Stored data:
____________________

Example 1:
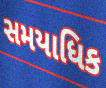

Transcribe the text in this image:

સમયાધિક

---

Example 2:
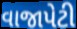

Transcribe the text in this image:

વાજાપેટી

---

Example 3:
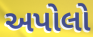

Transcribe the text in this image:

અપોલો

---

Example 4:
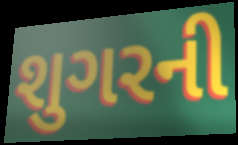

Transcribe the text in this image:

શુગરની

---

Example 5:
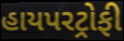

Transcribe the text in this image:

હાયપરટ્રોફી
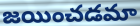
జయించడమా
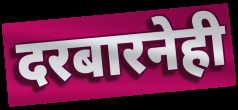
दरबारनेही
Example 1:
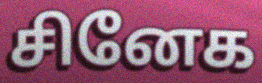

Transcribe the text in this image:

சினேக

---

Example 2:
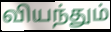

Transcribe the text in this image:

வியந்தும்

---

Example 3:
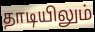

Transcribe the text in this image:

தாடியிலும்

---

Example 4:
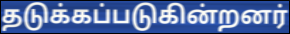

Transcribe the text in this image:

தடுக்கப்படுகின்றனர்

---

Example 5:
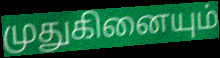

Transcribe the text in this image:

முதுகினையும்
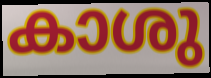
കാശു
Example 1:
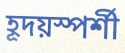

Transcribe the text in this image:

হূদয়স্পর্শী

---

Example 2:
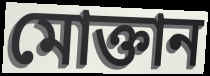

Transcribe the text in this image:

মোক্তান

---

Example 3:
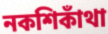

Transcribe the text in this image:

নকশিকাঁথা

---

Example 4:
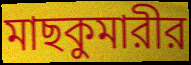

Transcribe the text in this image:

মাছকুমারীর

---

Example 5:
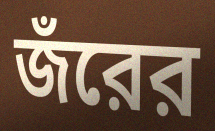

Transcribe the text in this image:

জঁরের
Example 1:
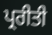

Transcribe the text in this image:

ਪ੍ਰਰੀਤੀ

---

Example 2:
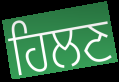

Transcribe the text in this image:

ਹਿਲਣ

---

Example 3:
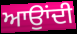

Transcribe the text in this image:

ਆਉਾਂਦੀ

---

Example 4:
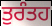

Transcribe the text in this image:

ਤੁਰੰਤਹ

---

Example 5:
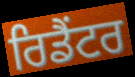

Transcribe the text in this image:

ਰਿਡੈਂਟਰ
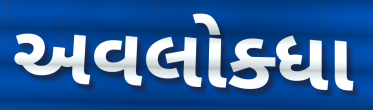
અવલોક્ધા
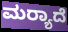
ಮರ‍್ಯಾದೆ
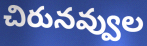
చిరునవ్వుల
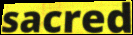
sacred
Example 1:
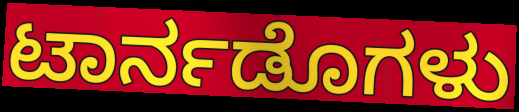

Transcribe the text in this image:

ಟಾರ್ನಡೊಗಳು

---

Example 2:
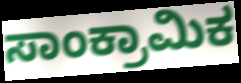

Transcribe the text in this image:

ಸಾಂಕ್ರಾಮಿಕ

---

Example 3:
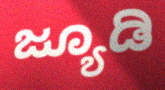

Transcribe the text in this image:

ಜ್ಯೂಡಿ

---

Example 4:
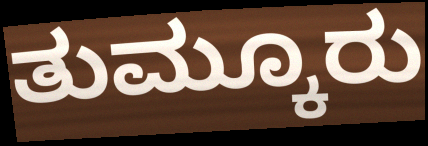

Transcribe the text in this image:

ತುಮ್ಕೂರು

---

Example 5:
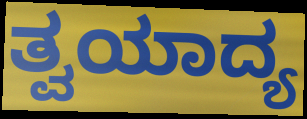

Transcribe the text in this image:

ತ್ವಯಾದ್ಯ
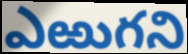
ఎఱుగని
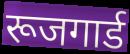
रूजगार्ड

____________________

What is expected: Set the records down again exactly, with no pictures.

Reply:
Example 1:

Transcribe the text in this image:

સમયાધિક

---

Example 2:

Transcribe the text in this image:

વાજાપેટી

---

Example 3:

Transcribe the text in this image:

અપોલો

---

Example 4:

Transcribe the text in this image:

શુગરની

---

Example 5:

Transcribe the text in this image:

હાયપરટ્રોફી
జయించడమా
दरबारनेही
Example 1:

Transcribe the text in this image:

சினேக

---

Example 2:

Transcribe the text in this image:

வியந்தும்

---

Example 3:

Transcribe the text in this image:

தாடியிலும்

---

Example 4:

Transcribe the text in this image:

தடுக்கப்படுகின்றனர்

---

Example 5:

Transcribe the text in this image:

முதுகினையும்
കാശു
Example 1:

Transcribe the text in this image:

হূদয়স্পর্শী

---

Example 2:

Transcribe the text in this image:

মোক্তান

---

Example 3:

Transcribe the text in this image:

নকশিকাঁথা

---

Example 4:

Transcribe the text in this image:

মাছকুমারীর

---

Example 5:

Transcribe the text in this image:

জঁরের
Example 1:

Transcribe the text in this image:

ਪ੍ਰਰੀਤੀ

---

Example 2:

Transcribe the text in this image:

ਹਿਲਣ

---

Example 3:

Transcribe the text in this image:

ਆਉਾਂਦੀ

---

Example 4:

Transcribe the text in this image:

ਤੁਰੰਤਹ

---

Example 5:

Transcribe the text in this image:

ਰਿਡੈਂਟਰ
અવલોક્ધા
ಮರ‍್ಯಾದೆ
చిరునవ్వుల
sacred
Example 1:

Transcribe the text in this image:

ಟಾರ್ನಡೊಗಳು

---

Example 2:

Transcribe the text in this image:

ಸಾಂಕ್ರಾಮಿಕ

---

Example 3:

Transcribe the text in this image:

ಜ್ಯೂಡಿ

---

Example 4:

Transcribe the text in this image:

ತುಮ್ಕೂರು

---

Example 5:

Transcribe the text in this image:

ತ್ವಯಾದ್ಯ
ఎఱుగని
रूजगार्ड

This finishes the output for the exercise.